JERUSALEM — A recently approved apartment building in a West Bank settlement was reportedly funded by an organization headed by David Friedman, U.S. President Donald Trump’s nominee for ambassador to Israel.
The planned five-story apartment building, which will hold 20 apartments, is financed by American Friends of Beit El Institutions, which Friedman chairs, according to a television report Wednesday by Israel’s Channel 2 News. Prime Minister Benjamin Netanyahu’s government OK’d the building in Beit El as part of the first wave of approvals of settler homes since Trump took office.

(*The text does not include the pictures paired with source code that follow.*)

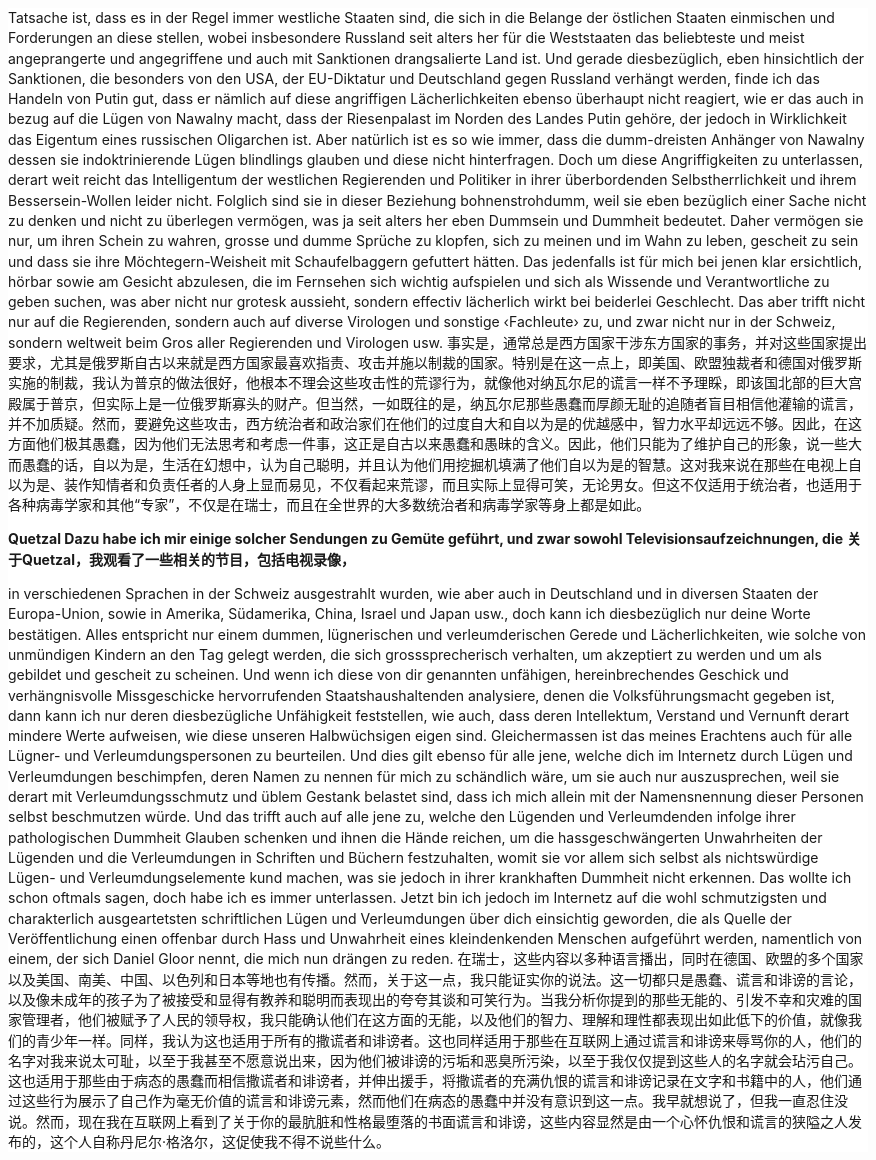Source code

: Tatsache ist, dass es in der Regel immer westliche Staaten sind, die sich in die Belange der östlichen Staaten einmischen und Forderungen an diese stellen, wobei insbesondere Russland seit alters her für die Weststaaten das beliebteste und meist angeprangerte und angegriffene und auch mit Sanktionen drangsalierte Land ist. Und gerade diesbezüglich, eben hinsichtlich der Sanktionen, die besonders von den USA, der EU-Diktatur und Deutschland gegen Russland verhängt werden, finde ich das Handeln von Putin gut, dass er nämlich auf diese angriffigen Lächerlichkeiten ebenso überhaupt nicht reagiert, wie er das auch in bezug auf die Lügen von Nawalny macht, dass der Riesenpalast im Norden des Landes Putin gehöre, der jedoch in Wirklichkeit das Eigentum eines russischen Oligarchen ist. Aber natürlich ist es so wie immer, dass die dumm-dreisten Anhänger von Nawalny dessen sie indoktrinierende Lügen blindlings glauben und diese nicht hinterfragen. Doch um diese Angriffigkeiten zu unterlassen, derart weit reicht das Intelligentum der westlichen Regierenden und Politiker in ihrer überbordenden Selbstherrlichkeit und ihrem Bessersein-Wollen leider nicht. Folglich sind sie in dieser Beziehung bohnenstrohdumm, weil sie eben bezüglich einer Sache nicht zu denken und nicht zu überlegen vermögen, was ja seit alters her eben Dummsein und Dummheit bedeutet. Daher vermögen sie nur, um ihren Schein zu wahren, grosse und dumme Sprüche zu klopfen, sich zu meinen und im Wahn zu leben, gescheit zu sein und dass sie ihre Möchtegern-Weisheit mit Schaufelbaggern gefuttert hätten. Das jedenfalls ist für mich bei jenen klar ersichtlich, hörbar sowie am Gesicht abzulesen, die im Fernsehen sich wichtig aufspielen und sich als Wissende und Verantwortliche zu geben suchen, was aber nicht nur grotesk aussieht, sondern effectiv lächerlich wirkt bei beiderlei Geschlecht. Das aber trifft nicht nur auf die Regierenden, sondern auch auf diverse Virologen und sonstige ‹Fachleute› zu, und zwar nicht nur in der Schweiz, sondern weltweit beim Gros aller Regierenden und Virologen usw.
事实是，通常总是西方国家干涉东方国家的事务，并对这些国家提出要求，尤其是俄罗斯自古以来就是西方国家最喜欢指责、攻击并施以制裁的国家。特别是在这一点上，即美国、欧盟独裁者和德国对俄罗斯实施的制裁，我认为普京的做法很好，他根本不理会这些攻击性的荒谬行为，就像他对纳瓦尔尼的谎言一样不予理睬，即该国北部的巨大宫殿属于普京，但实际上是一位俄罗斯寡头的财产。但当然，一如既往的是，纳瓦尔尼那些愚蠢而厚颜无耻的追随者盲目相信他灌输的谎言，并不加质疑。然而，要避免这些攻击，西方统治者和政治家们在他们的过度自大和自以为是的优越感中，智力水平却远远不够。因此，在这方面他们极其愚蠢，因为他们无法思考和考虑一件事，这正是自古以来愚蠢和愚昧的含义。因此，他们只能为了维护自己的形象，说一些大而愚蠢的话，自以为是，生活在幻想中，认为自己聪明，并且认为他们用挖掘机填满了他们自以为是的智慧。这对我来说在那些在电视上自以为是、装作知情者和负责任者的人身上显而易见，不仅看起来荒谬，而且实际上显得可笑，无论男女。但这不仅适用于统治者，也适用于各种病毒学家和其他“专家”，不仅是在瑞士，而且在全世界的大多数统治者和病毒学家等身上都是如此。

**Quetzal Dazu habe ich mir einige solcher Sendungen zu Gemüte geführt, und zwar sowohl Televisionsaufzeichnungen, die**
**关于Quetzal，我观看了一些相关的节目，包括电视录像，**

in verschiedenen Sprachen in der Schweiz ausgestrahlt wurden, wie aber auch in Deutschland und in diversen Staaten der Europa-Union, sowie in Amerika, Südamerika, China, Israel und Japan usw., doch kann ich diesbezüglich nur deine Worte bestätigen. Alles entspricht nur einem dummen, lügnerischen und verleumderischen Gerede und Lächerlichkeiten, wie solche von unmündigen Kindern an den Tag gelegt werden, die sich grosssprecherisch verhalten, um akzeptiert zu werden und um als gebildet und gescheit zu scheinen. Und wenn ich diese von dir genannten unfähigen, hereinbrechendes Geschick und verhängnisvolle Missgeschicke hervorrufenden Staatshaushaltenden analysiere, denen die Volksführungsmacht gegeben ist, dann kann ich nur deren diesbezügliche Unfähigkeit feststellen, wie auch, dass deren Intellektum, Verstand und Vernunft derart mindere Werte aufweisen, wie diese unseren Halbwüchsigen eigen sind. Gleichermassen ist das meines Erachtens auch für alle Lügner- und Verleumdungspersonen zu beurteilen. Und dies gilt ebenso für alle jene, welche dich im Internetz durch Lügen und Verleumdungen beschimpfen, deren Namen zu nennen für mich zu schändlich wäre, um sie auch nur auszusprechen, weil sie derart mit Verleumdungsschmutz und üblem Gestank belastet sind, dass ich mich allein mit der Namensnennung dieser Personen selbst beschmutzen würde. Und das trifft auch auf alle jene zu, welche den Lügenden und Verleumdenden infolge ihrer pathologischen Dummheit Glauben schenken und ihnen die Hände reichen, um die hassgeschwängerten Unwahrheiten der Lügenden und die Verleumdungen in Schriften und Büchern festzuhalten, womit sie vor allem sich selbst als nichtswürdige Lügen- und Verleumdungselemente kund machen, was sie jedoch in ihrer krankhaften Dummheit nicht erkennen. Das wollte ich schon oftmals sagen, doch habe ich es immer unterlassen. Jetzt bin ich jedoch im Internetz auf die wohl schmutzigsten und charakterlich ausgeartetsten schriftlichen Lügen und Verleumdungen über dich einsichtig geworden, die als Quelle der Veröffentlichung einen offenbar durch Hass und Unwahrheit eines kleindenkenden Menschen aufgeführt werden, namentlich von einem, der sich Daniel Gloor nennt, die mich nun drängen zu reden.
在瑞士，这些内容以多种语言播出，同时在德国、欧盟的多个国家以及美国、南美、中国、以色列和日本等地也有传播。然而，关于这一点，我只能证实你的说法。这一切都只是愚蠢、谎言和诽谤的言论，以及像未成年的孩子为了被接受和显得有教养和聪明而表现出的夸夸其谈和可笑行为。当我分析你提到的那些无能的、引发不幸和灾难的国家管理者，他们被赋予了人民的领导权，我只能确认他们在这方面的无能，以及他们的智力、理解和理性都表现出如此低下的价值，就像我们的青少年一样。同样，我认为这也适用于所有的撒谎者和诽谤者。这也同样适用于那些在互联网上通过谎言和诽谤来辱骂你的人，他们的名字对我来说太可耻，以至于我甚至不愿意说出来，因为他们被诽谤的污垢和恶臭所污染，以至于我仅仅提到这些人的名字就会玷污自己。这也适用于那些由于病态的愚蠢而相信撒谎者和诽谤者，并伸出援手，将撒谎者的充满仇恨的谎言和诽谤记录在文字和书籍中的人，他们通过这些行为展示了自己作为毫无价值的谎言和诽谤元素，然而他们在病态的愚蠢中并没有意识到这一点。我早就想说了，但我一直忍住没说。然而，现在我在互联网上看到了关于你的最肮脏和性格最堕落的书面谎言和诽谤，这些内容显然是由一个心怀仇恨和谎言的狭隘之人发布的，这个人自称丹尼尔·格洛尔，这促使我不得不说些什么。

In the past two weeks, Israel has approved about 6,000 homes in the West Bank and eastern Jerusalem. Most of the homes are slated to go up in the major settlement blocs, which Israel expects to keep as part of any peace deal with the Palestinians. The apartment in Beit El was an exception, which Defense Minister Avigdor Liberman said was approved as part of a High Court of Justice decision.
American Friends of Beit El Institutions, which is an American nonprofit organization, raised almost $667,000 for its Israeli counterpart, the Organization for the Sukkat Ovadia Yeshiva of Beit El, Channel 2 reported. Friedman’s name appears on several buildings in Beit El funded by the American organization.
The Israeli organization funded several illegal construction projects on private Palestinian land, including the expansion of Beit El’s Ulpana neighborhood, part of which was evacuated by order of the High Court of Justice in 2012. The planned apartment building is also to be built partly on private Palestinian land, but could be legalized after the fact by the controversial new “regulation law.”
A founder of Beit El has said Trump donated $10,000 to Beit El in 2003 in honor of his friend Friedman. The family of Jared Kushner, Trump’s son-in-law and senior advisor, has also donated tens of thousands of dollars over the years to West Bank settlements.
Trump named Freidman to be the Israel ambassador in December, but a date has yet to be set for his approval hearing by the Senate Foreign Relations Committee. Dovish Jewish groups oppose his appointment over his far-right politics and his comment in an op-ed last year that supporters of the left-wing Jewish lobby J Street are worse that Jews who collaborated with the Nazis.